A woman I know was married in 1970. Her dress was especially
designed and hand-sewn for her. She inspired a Spanish style
with a long train and a fitted bolero with long sleeves. The
bodice was satin and the entire dress and headpiece were
lovingly covered in Chantilly lace. It was beautiful and she
looked beautiful in it.
When she came on aliya, she brought the dress with her. On
her tenth wedding anniversary, she got divorced. For some
reason, she kept the dress, afraid it would be bad luck to
give it away. She has moved apartments six times since and
the dress moved with her. In her last apartment, she
discovered she had nowhere to store the dress and asked a
downstairs neighbor if she would store it for her.
Ten years went by, and she had all but forgotten about it
when the downstairs neighbor asked her to take back the dress
as she needed the room. It was still wrapped in the bag it
had been stored in twenty years earlier. My friend took out
the dress and emotionally appraised it.

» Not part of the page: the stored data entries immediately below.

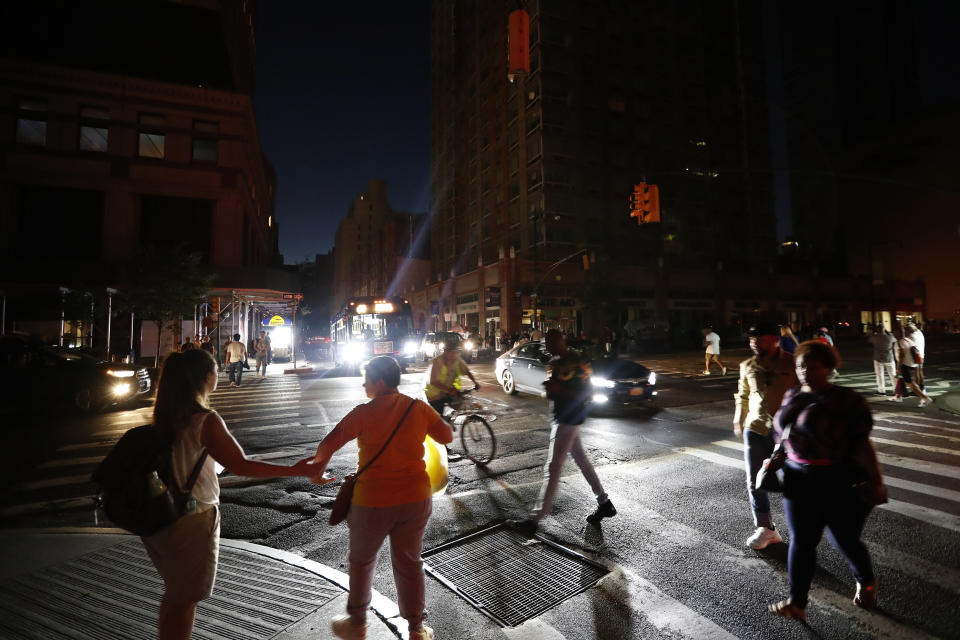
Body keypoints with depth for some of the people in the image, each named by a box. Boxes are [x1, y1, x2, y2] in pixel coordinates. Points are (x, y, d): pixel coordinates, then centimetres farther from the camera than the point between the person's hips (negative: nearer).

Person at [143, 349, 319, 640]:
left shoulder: (166, 413, -3)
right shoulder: (205, 420, -25)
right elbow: (241, 466, -29)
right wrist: (295, 470, -25)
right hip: (191, 521, -7)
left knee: (174, 592, 28)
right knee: (185, 600, 13)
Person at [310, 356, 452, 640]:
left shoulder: (364, 413, -15)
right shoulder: (419, 409, -7)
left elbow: (328, 444, -16)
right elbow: (447, 437, 0)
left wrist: (318, 465, 5)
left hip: (373, 502, -2)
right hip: (415, 499, 3)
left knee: (361, 561, 24)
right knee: (409, 563, 21)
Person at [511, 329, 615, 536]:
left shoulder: (576, 362, -16)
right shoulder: (554, 362, 11)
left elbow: (586, 393, -17)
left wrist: (560, 390, -25)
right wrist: (550, 389, 0)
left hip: (569, 419, -10)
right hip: (560, 417, 10)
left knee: (553, 468, -7)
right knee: (582, 460, 18)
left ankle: (535, 520, -2)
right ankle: (604, 503, 32)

The satin had
yellowed and stained and she realized that it was
unsalvageable. She separated the lace from the bodice and the
headpiece. There was nothing that could be done with the
satin but she didn't feel it was right to throw the lace out.
Instead, she stuffed it into a pillowcase for safekeeping,
where it remained for another ten years.
Recently, as she was going through some things to give away,
she came across the lace. She thought she could make
something from it but she didn't know how to do it. The lace
also had holes in it. A friend suggested she just throw it
out but she couldn't do it. It seemed such a shame. She
decided she would give it to another friend, a seamstress.

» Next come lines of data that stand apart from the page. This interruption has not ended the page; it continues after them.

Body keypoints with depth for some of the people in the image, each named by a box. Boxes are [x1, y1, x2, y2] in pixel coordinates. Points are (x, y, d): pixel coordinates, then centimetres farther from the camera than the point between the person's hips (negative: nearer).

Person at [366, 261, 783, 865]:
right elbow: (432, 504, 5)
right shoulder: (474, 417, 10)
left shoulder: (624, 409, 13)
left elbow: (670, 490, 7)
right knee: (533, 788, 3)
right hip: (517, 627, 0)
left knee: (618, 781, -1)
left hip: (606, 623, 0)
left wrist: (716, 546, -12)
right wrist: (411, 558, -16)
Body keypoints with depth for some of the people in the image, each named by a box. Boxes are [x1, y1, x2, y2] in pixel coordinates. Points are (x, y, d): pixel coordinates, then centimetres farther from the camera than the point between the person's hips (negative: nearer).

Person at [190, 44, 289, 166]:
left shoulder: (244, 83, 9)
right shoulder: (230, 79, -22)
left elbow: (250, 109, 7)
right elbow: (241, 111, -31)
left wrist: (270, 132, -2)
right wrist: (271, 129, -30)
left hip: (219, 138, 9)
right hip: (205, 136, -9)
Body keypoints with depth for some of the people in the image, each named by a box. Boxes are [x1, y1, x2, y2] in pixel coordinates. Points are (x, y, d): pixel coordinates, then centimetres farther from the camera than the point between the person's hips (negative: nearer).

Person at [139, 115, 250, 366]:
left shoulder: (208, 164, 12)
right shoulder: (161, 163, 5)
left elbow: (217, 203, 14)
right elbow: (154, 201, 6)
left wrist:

Maybe she'd find a use for it.
That evening she got a message on her voice mail: "You don't
know what a tzaddekes you are! The lace wasn't in my
house for two hours when a rebbetzin called me to ask if I
had some lace. She is making tablecloths for hachnossas
kalla. So I gave her your lace. It went from kalla
to kalla." The lady who told me this story was `blown
away', like a piece of fine lace carried on the wind. What's
even more amazing is that this rebbetzin and the seamstress
have been friends for fifteen years and not once before had
she ever asked her friend for anything.
"There's a time for everything under the sun," says Koheles.
"A time to rend and a time to mend." What one person rends or
throws out, another person can mend and use. We live in a
very disposable world where there is a great deal of
consumption. Yet there is also great lack and if we think
about it, we can all, in some way, fill the lack of
others.
Everything we own can be used for a mitzva. What is
outdated for us can be a blessing for someone else. The
prohibitive commandment of bal tashchis applies to
anything that can be salvaged, saved, recycled and passed on.

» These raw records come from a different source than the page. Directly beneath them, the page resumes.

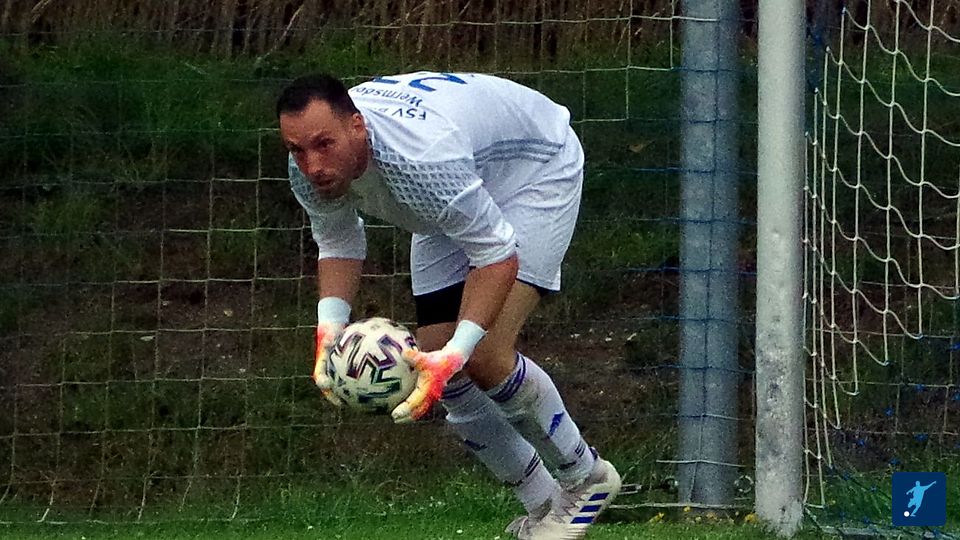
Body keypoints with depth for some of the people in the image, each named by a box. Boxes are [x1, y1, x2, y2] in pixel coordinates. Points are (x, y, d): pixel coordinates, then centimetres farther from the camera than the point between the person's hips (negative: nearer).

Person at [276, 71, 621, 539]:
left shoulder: (420, 158, -45)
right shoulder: (310, 169, -22)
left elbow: (498, 255, -37)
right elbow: (338, 244, -3)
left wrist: (456, 351, -47)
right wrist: (330, 324, -22)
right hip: (457, 201, 8)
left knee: (484, 356, -22)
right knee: (440, 372, -1)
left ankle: (586, 479, 1)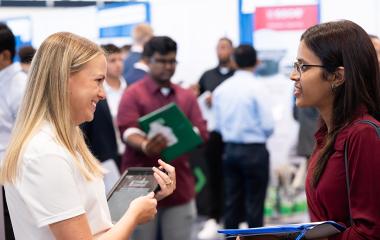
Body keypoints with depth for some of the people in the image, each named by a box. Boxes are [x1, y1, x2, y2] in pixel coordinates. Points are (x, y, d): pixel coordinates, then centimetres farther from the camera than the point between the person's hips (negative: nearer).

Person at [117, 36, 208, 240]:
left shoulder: (187, 96, 13)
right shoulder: (133, 94, 0)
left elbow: (201, 132, 5)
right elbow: (127, 130, -13)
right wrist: (145, 146, -35)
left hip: (179, 185, 4)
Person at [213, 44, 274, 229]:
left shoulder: (221, 89, 3)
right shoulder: (257, 87, -12)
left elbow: (218, 125, 6)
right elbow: (268, 125, -14)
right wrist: (263, 135, 6)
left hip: (230, 149, 5)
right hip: (254, 150, -5)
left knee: (231, 201, 11)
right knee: (254, 204, 2)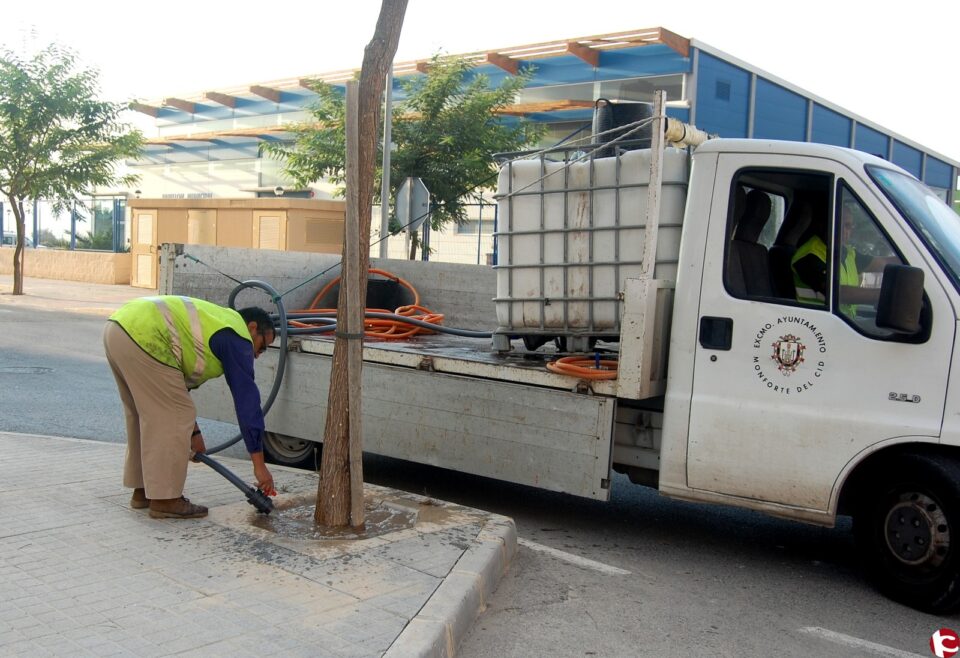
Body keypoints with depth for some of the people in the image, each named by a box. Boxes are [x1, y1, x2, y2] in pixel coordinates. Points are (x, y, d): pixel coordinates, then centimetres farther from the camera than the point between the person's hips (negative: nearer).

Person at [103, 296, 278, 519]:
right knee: (171, 418, -1)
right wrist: (259, 464, 1)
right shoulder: (237, 337, 2)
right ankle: (165, 500, 5)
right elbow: (247, 399, -1)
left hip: (117, 327, 10)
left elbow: (178, 383, 34)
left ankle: (143, 491, 29)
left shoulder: (215, 322, 29)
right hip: (143, 337, -10)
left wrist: (192, 432, 38)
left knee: (145, 416, 21)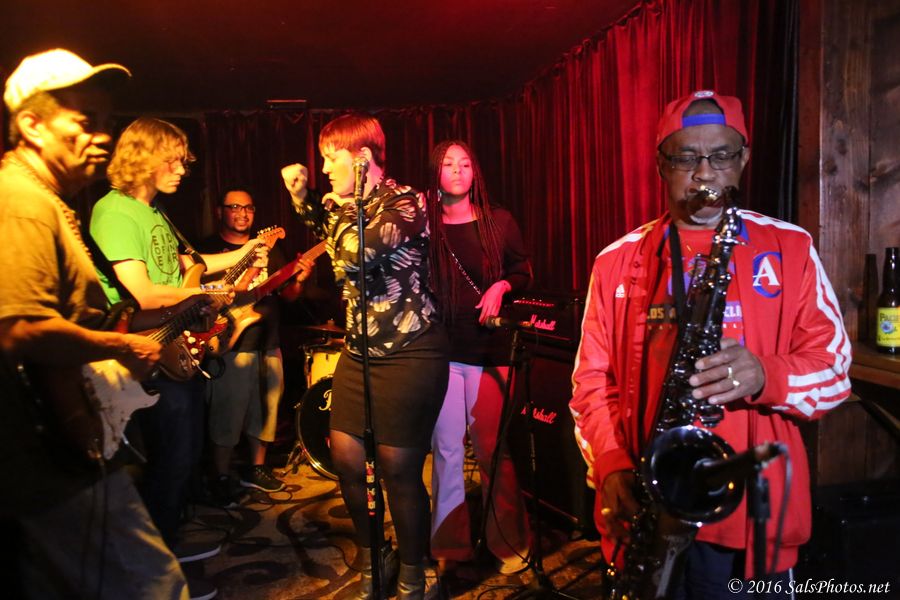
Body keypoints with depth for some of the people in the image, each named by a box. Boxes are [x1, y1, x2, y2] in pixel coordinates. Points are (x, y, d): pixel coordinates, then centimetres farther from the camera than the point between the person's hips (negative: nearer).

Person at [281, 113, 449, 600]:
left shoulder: (404, 201, -11)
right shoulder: (340, 207, 12)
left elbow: (353, 258, -25)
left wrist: (343, 207, -7)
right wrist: (300, 197, 16)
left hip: (409, 353, -8)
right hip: (360, 350, 8)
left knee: (398, 470, -2)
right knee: (345, 462, 9)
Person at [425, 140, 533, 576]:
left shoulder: (498, 222, 5)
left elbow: (523, 269, 12)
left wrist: (501, 286, -6)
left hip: (489, 348, 0)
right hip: (440, 351, 0)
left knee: (494, 449, 7)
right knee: (445, 450, 4)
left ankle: (509, 543, 23)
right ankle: (448, 546, 19)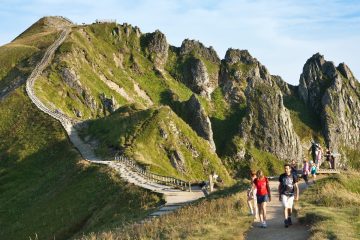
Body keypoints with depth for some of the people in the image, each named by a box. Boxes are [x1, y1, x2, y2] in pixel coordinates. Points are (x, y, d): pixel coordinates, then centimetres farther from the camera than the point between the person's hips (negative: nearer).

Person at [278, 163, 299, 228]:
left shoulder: (293, 176, -5)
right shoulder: (282, 176, -1)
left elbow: (296, 187, -3)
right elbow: (280, 186, 9)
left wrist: (297, 196, -9)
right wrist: (279, 195, 9)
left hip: (291, 195, 1)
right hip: (284, 194, 0)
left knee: (290, 208, 11)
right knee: (285, 207, -13)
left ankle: (289, 219, 33)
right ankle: (286, 221, -11)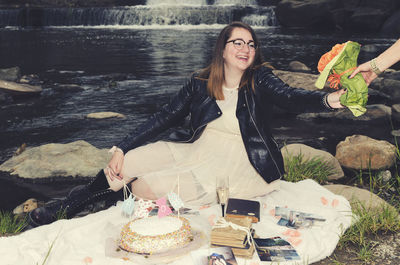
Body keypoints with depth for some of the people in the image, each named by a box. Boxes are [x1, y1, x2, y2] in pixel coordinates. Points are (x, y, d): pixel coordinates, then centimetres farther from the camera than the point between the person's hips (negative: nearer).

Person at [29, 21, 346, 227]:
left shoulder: (260, 81, -6)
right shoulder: (200, 83, 2)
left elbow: (291, 97, -23)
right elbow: (164, 117, 2)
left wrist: (328, 100, -46)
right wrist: (121, 148, -4)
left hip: (233, 166, -3)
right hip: (195, 148, 4)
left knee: (145, 188, -20)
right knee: (126, 163, -13)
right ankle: (68, 205, 16)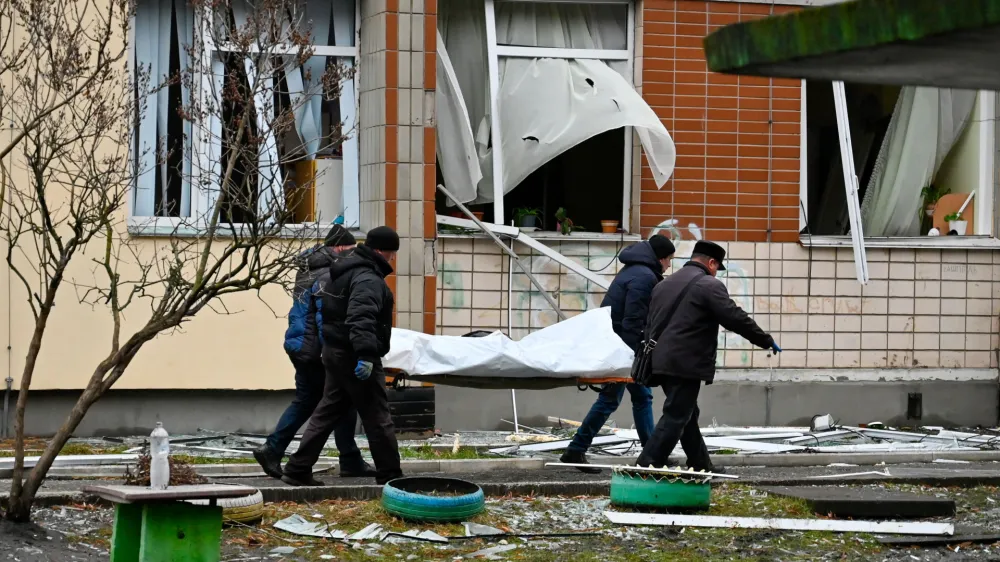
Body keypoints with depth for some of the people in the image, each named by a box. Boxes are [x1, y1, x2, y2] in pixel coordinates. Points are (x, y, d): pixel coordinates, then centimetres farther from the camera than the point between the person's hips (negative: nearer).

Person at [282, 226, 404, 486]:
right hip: (354, 356, -10)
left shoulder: (345, 271, 14)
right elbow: (361, 318, -32)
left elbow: (324, 304, 24)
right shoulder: (369, 279, -18)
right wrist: (365, 355, -38)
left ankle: (298, 469, 10)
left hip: (335, 351, 10)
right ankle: (389, 474, 5)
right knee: (377, 416, -1)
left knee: (328, 411, 12)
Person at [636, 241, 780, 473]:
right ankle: (645, 468, -13)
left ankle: (702, 467, 25)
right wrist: (767, 341, -2)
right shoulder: (709, 286, -7)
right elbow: (736, 319, -11)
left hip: (661, 363, 9)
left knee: (687, 416, 18)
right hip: (685, 364, -9)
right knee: (675, 417, -7)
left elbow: (650, 324, 25)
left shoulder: (663, 285, 20)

Hashem has an address for everything. And sometimes, things
have to lie around a long time before He directs them to that
address. We, as keepers of these Divine gifts, have to be
patient and recognize when the time is right to pass them
on.
My friend was very happy that her lace found a good home.
Actually, it found several good homes. The wedding dress
begat a progeny of tablecloths. And one day, those
tablecloths may further beget veils, or doilies or trim on a
new wedding dress. [At worst -- a Purim costume.]
"A virtuous woman who will find?"
She seeks out lace and delivers it to the seamstress.